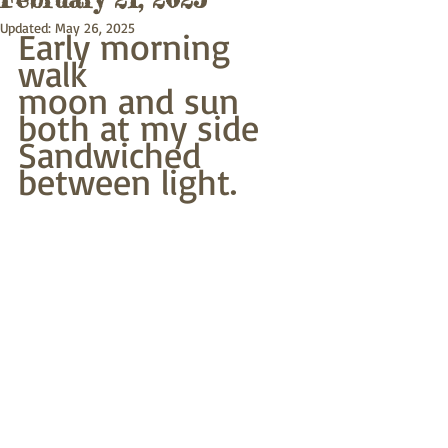
Updated:
May 26, 2025
Early morning 
walk
moon and sun 
both at my side
Sandwiched 
between light.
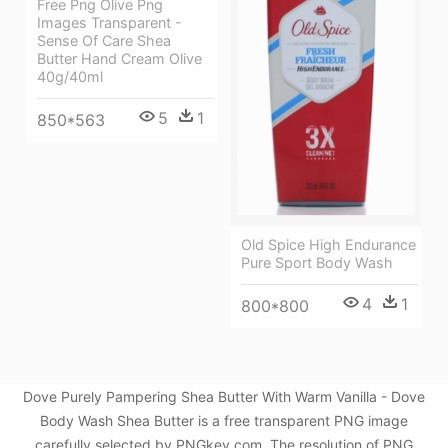
Free Png Olive Png
Images Transparent -
Sense Of Care Shea
Butter Hand Cream Olive
40g/40ml
5
1
850*563
Old Spice High Endurance
Pure Sport Body Wash
4
1
800*800
Dove Purely Pampering Shea Butter With Warm Vanilla - Dove
Body Wash Shea Butter is a free transparent PNG image
carefully selected by PNGkey.com. The resolution of PNG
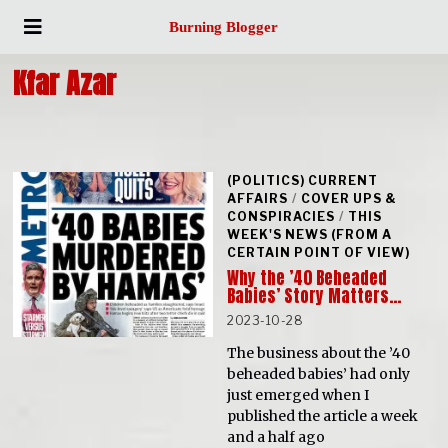
Burning Blogger
Kfar Azar
(POLITICS) CURRENT
AFFAIRS
/
COVER UPS &
CONSPIRACIES
/
THIS
WEEK'S NEWS (FROM A
CERTAIN POINT OF VIEW)
Why the ’40 Beheaded
Babies’ Story Matters…
2023-10-28
The business about the ’40
beheaded babies’ had only
just emerged when I
published the article a week
and a half ago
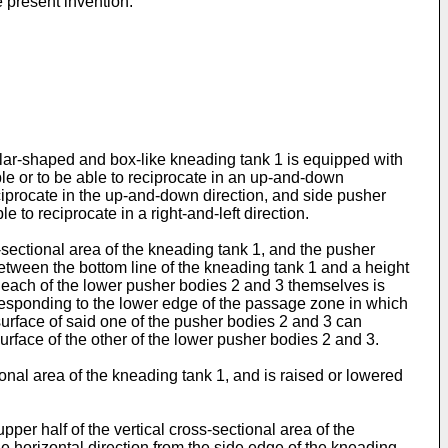
e present invention.
lar-shaped and box-like kneading tank 1 is equipped with
le or to be able to reciprocate in an up-and-down
ciprocate in the up-and-down direction, and side pusher
to reciprocate in a right-and-left direction.
-sectional area of the kneading tank 1, and the pusher
etween the bottom line of the kneading tank 1 and a height
 each of the lower pusher bodies 2 and 3 themselves is
orresponding to the lower edge of the passage zone in which
surface of said one of the pusher bodies 2 and 3 can
urface of the other of the lower pusher bodies 2 and 3.
onal area of the kneading tank 1, and is raised or lowered
per half of the vertical cross-sectional area of the
e horizontal direction from the side edge of the kneading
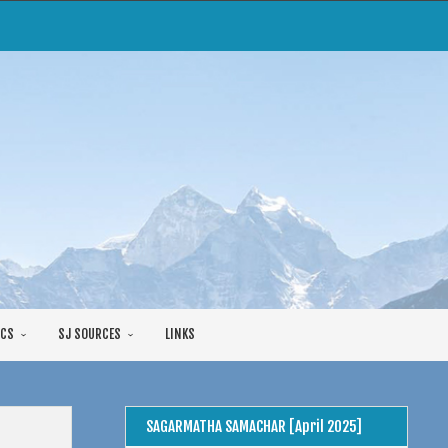
CS
SJ SOURCES
LINKS
SAGARMATHA SAMACHAR [April 2025]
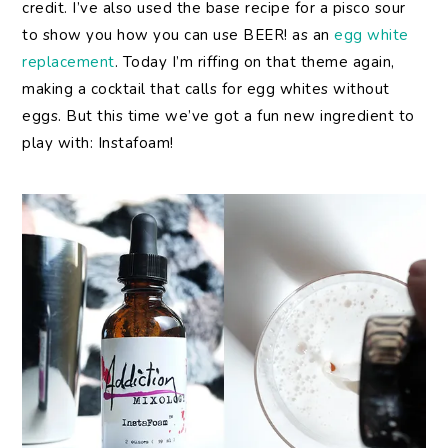
credit. I’ve also used the base recipe for a pisco sour
to show you how you can use BEER! as an
egg white
replacement
. Today I’m riffing on that theme again,
making a cocktail that calls for egg whites without
eggs. But this time we’ve got a fun new ingredient to
play with: Instafoam!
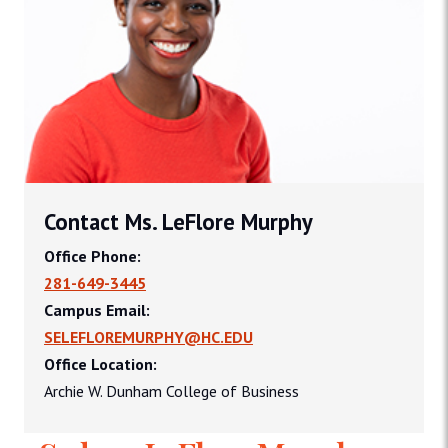
Contact Ms. LeFlore Murphy
Office Phone:
281-649-3445
Campus Email:
SELEFLOREMURPHY@HC.EDU
Office Location:
Archie W. Dunham College of Business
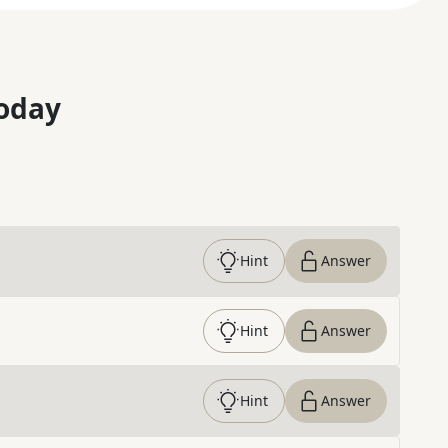
oday
Hint
Answer
Hint
Answer
Hint
Answer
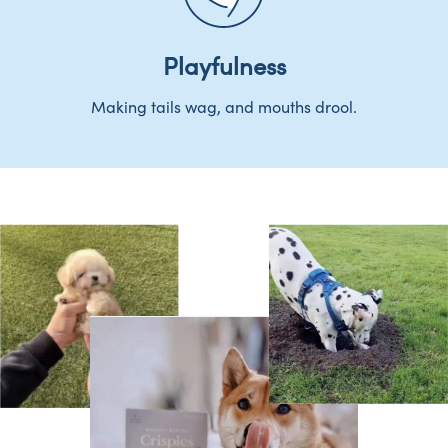
Playfulness
Making tails wag, and mouths drool.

============================================================

■ **Directive**:
Can you copy out, word for word, every line of text read from all the rows above, leaving the pictures out?

■ **Expected answer**:
Updated:
May 26, 2025
Early morning 
walk
moon and sun 
both at my side
Sandwiched 
between light.
Free Png Olive Png
Images Transparent -
Sense Of Care Shea
Butter Hand Cream Olive
40g/40ml
5
1
850*563
Old Spice High Endurance
Pure Sport Body Wash
4
1
800*800
Dove Purely Pampering Shea Butter With Warm Vanilla - Dove
Body Wash Shea Butter is a free transparent PNG image
carefully selected by PNGkey.com. The resolution of PNG
Burning Blogger
Kfar Azar
(POLITICS) CURRENT
AFFAIRS
/
COVER UPS &
CONSPIRACIES
/
THIS
WEEK'S NEWS (FROM A
CERTAIN POINT OF VIEW)
Why the ’40 Beheaded
Babies’ Story Matters…
2023-10-28
The business about the ’40
beheaded babies’ had only
just emerged when I
published the article a week
and a half ago
e present invention.
lar-shaped and box-like kneading tank 1 is equipped with
le or to be able to reciprocate in an up-and-down
ciprocate in the up-and-down direction, and side pusher
to reciprocate in a right-and-left direction.
-sectional area of the kneading tank 1, and the pusher
etween the bottom line of the kneading tank 1 and a height
 each of the lower pusher bodies 2 and 3 themselves is
orresponding to the lower edge of the passage zone in which
surface of said one of the pusher bodies 2 and 3 can
urface of the other of the lower pusher bodies 2 and 3.
onal area of the kneading tank 1, and is raised or lowered
per half of the vertical cross-sectional area of the
e horizontal direction from the side edge of the kneading
CS
SJ SOURCES
LINKS
SAGARMATHA SAMACHAR [April 2025]
credit. I’ve also used the base recipe for a pisco sour
to show you how you can use BEER! as an
egg white
replacement
. Today I’m riffing on that theme again,
making a cocktail that calls for egg whites without
eggs. But this time we’ve got a fun new ingredient to
play with: Instafoam!
Contact Ms. LeFlore Murphy
Office Phone:
281-649-3445
Campus Email:
SELEFLOREMURPHY@HC.EDU
Office Location:
Archie W. Dunham College of Business
oday
Hint
Answer
Hint
Answer
Hint
Answer
Playfulness
Making tails wag, and mouths drool.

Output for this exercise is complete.